The arrogance from the council majority is unsettling. A more appropriate tactic is to approve the ordinance next week while simultaneously scheduling a referendum for next year's municipal election. It again gives the voting public the ability to weigh in on a controversial ordinance without requiring opponents to collect petition signatures to force the referendum and shows that the City Council is not tone deaf to past public opinion.
Just as important, it gives supporters of the measure nearly five months to schedule and conduct a downtown event at which alcohol would be available in Sims Park. There would be no better way to defuse the opposition than to demonstrate limited availability of beer and wine during special events will not be detrimental to Sims Park nor the people of New Port Richey.
The quest to allow local non-profit groups to benefit from alcohol sales on city property began nine years ago as a fundraising idea from the Community Cooperative, the precursor to Greater New Port Richey Main Street. The City Council approved the ordinance allowing beer and wine sales in designated areas at downtown events, then retreated in the face of strong opposition and settled on a second ordinance limiting alcohol sales to Cavalaire Square, the downtown pocket park.

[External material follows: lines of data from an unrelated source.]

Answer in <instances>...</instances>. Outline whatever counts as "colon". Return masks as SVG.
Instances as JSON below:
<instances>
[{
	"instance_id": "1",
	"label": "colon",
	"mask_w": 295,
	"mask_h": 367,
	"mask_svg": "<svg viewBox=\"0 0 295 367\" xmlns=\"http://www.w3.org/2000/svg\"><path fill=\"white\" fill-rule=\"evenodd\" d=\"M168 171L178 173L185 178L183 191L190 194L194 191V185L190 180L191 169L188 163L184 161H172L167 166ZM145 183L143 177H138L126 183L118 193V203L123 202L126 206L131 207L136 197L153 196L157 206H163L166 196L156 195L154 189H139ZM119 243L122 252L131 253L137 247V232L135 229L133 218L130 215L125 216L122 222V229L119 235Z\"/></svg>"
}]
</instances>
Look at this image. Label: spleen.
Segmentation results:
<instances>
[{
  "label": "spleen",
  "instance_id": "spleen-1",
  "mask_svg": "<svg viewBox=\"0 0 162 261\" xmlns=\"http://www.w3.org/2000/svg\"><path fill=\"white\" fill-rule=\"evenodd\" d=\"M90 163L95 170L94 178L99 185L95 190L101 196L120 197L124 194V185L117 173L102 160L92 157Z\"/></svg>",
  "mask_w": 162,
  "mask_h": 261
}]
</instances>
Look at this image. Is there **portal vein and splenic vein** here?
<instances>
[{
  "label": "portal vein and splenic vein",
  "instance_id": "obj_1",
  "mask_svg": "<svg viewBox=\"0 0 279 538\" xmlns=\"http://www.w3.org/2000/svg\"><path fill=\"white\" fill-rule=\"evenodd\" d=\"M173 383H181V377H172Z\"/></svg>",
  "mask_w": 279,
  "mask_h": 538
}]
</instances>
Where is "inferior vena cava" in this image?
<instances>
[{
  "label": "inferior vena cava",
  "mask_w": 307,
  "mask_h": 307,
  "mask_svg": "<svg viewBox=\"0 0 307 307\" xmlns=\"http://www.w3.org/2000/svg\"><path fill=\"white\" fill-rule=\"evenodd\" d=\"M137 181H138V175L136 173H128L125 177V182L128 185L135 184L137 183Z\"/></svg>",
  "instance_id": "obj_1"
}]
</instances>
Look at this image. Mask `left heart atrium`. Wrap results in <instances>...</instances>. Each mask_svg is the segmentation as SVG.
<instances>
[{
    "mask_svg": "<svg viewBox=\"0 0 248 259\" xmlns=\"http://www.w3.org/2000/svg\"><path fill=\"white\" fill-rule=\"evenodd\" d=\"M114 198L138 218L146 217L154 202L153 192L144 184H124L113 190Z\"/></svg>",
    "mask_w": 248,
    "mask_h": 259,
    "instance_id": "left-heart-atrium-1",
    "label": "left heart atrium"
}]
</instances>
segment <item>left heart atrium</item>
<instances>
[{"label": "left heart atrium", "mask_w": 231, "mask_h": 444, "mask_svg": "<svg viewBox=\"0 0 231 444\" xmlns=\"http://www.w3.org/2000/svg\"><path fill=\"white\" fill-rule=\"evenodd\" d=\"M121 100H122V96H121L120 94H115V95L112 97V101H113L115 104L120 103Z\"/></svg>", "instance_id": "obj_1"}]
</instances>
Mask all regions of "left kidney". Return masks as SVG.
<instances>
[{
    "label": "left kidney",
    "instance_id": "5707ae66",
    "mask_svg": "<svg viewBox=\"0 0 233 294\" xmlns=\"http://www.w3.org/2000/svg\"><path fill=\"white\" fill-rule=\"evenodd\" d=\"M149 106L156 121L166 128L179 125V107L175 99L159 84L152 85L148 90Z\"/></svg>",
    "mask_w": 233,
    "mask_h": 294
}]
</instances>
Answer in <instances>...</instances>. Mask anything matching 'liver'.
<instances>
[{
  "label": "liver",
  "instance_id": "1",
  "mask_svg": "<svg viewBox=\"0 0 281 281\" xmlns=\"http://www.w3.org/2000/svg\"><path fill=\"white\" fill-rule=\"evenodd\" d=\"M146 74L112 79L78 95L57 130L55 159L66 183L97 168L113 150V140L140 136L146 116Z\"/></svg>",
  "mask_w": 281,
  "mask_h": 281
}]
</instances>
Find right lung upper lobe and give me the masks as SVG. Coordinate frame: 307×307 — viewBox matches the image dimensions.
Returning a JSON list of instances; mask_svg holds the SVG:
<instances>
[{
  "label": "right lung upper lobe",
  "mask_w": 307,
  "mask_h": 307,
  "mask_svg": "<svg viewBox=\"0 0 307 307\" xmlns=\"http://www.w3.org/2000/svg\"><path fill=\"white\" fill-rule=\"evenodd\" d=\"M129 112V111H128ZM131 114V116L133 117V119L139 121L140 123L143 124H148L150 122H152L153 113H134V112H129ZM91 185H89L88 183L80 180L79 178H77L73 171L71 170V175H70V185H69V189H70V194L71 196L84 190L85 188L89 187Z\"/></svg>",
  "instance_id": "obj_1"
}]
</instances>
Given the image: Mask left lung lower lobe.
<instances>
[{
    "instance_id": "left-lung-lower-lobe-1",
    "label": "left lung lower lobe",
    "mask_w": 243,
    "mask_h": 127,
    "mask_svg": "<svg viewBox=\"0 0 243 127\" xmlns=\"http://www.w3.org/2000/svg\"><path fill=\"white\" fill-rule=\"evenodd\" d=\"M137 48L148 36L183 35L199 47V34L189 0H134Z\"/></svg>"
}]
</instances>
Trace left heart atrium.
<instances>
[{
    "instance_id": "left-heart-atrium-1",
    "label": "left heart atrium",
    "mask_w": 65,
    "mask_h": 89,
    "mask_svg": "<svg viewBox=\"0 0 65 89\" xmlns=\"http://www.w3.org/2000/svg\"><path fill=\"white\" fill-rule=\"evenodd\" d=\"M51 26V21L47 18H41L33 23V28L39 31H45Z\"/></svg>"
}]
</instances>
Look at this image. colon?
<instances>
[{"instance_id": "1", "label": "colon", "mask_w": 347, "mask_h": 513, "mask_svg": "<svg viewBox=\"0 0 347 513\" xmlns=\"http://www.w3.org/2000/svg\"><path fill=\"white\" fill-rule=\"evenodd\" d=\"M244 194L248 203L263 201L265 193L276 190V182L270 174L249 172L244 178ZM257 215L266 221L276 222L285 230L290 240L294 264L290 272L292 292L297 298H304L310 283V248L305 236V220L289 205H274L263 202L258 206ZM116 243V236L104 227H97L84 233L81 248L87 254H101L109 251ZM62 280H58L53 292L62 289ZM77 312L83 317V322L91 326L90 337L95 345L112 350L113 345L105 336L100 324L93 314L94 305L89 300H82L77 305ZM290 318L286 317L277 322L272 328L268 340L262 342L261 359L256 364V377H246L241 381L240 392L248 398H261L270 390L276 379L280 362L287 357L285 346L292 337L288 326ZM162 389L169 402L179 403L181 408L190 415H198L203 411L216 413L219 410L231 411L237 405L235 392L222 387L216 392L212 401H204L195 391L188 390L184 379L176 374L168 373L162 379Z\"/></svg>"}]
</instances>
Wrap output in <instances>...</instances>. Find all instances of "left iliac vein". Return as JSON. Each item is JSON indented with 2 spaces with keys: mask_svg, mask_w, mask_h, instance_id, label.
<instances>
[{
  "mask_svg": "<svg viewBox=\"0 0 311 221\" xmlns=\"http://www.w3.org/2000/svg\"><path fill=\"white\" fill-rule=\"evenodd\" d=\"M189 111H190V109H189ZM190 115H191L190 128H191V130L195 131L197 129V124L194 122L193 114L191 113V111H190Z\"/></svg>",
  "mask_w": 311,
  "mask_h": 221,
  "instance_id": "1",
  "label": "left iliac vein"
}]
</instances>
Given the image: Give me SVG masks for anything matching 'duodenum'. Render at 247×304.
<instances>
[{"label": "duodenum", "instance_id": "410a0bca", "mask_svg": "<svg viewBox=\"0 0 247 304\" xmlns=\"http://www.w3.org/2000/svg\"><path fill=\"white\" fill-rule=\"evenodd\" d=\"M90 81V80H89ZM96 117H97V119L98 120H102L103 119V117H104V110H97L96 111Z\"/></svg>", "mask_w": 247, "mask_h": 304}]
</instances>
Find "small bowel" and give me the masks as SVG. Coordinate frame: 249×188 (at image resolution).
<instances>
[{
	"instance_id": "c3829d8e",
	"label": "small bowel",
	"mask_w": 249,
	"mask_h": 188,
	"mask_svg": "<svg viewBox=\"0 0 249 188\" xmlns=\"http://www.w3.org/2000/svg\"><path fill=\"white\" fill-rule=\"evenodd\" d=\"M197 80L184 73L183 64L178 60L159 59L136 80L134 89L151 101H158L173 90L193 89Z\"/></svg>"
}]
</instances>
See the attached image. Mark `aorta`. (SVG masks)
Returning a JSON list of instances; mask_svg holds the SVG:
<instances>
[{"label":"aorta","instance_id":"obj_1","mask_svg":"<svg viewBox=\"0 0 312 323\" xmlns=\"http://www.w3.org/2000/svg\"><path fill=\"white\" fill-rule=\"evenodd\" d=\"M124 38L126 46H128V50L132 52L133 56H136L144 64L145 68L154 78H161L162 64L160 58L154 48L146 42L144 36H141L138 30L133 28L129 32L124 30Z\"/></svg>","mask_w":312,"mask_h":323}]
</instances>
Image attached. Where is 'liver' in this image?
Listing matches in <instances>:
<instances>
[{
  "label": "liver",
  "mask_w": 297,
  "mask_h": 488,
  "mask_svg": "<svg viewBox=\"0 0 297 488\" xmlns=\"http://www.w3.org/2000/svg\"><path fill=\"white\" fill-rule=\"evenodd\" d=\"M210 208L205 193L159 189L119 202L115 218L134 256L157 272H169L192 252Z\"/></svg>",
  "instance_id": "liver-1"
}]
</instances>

The ordinances, well-intended attempts to ween the cooperative from public subsidies, were modeled after other cities' successful controls, including Clearwater. Its Jazz Holiday proceeds doubled to $45,000 the first year it allowed beer and wine sales and enabled the festival to donate thousands of dollars to community groups as a result. Regardless of the perceived benefits, New Port Richey voters repealed the ordinance in 2000 and balked at expanding alcohol sales to Sims Park.
Eventually, the City Council allowed alcohol sales again at Cavalaire Square and on private property during specially permitted outdoor events. However, that, according to Mayor Scott McPherson, has led to problematic enforcement and clandestine drinking in Sims Park anyway. McPherson asked for the new ordinance proposal pointing out the potential for increased proceeds for charities at a time voter-approved property tax exemptions under Amendment 1 are limiting government revenue and the traditional city subsidies to nonprofit groups.
McPherson, and council members Rob Marlowe and Judy DaBella Thomas approved the ordinance five days ago, and the second and final reading is scheduled for Nov. 18.
We don't have a problem with the ordinance, just the truncated process that ignores the referendum from eight years ago. Sims Park belongs to all the city residents, not just the City Council majority or charity groups pushing the proposed ordinance. The City Council shouldn't be reticent to seek voter input again. That is, unless it's afraid of democracy.